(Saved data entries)

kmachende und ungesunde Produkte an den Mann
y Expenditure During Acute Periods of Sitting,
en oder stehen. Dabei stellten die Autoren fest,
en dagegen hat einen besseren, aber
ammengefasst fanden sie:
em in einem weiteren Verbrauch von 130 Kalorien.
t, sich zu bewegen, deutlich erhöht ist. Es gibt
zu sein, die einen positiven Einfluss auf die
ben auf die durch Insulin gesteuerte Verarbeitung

● What is needed
Each line in the data above either holds "einen" or does not. State how many do, as a bare number.

● Exercise response
2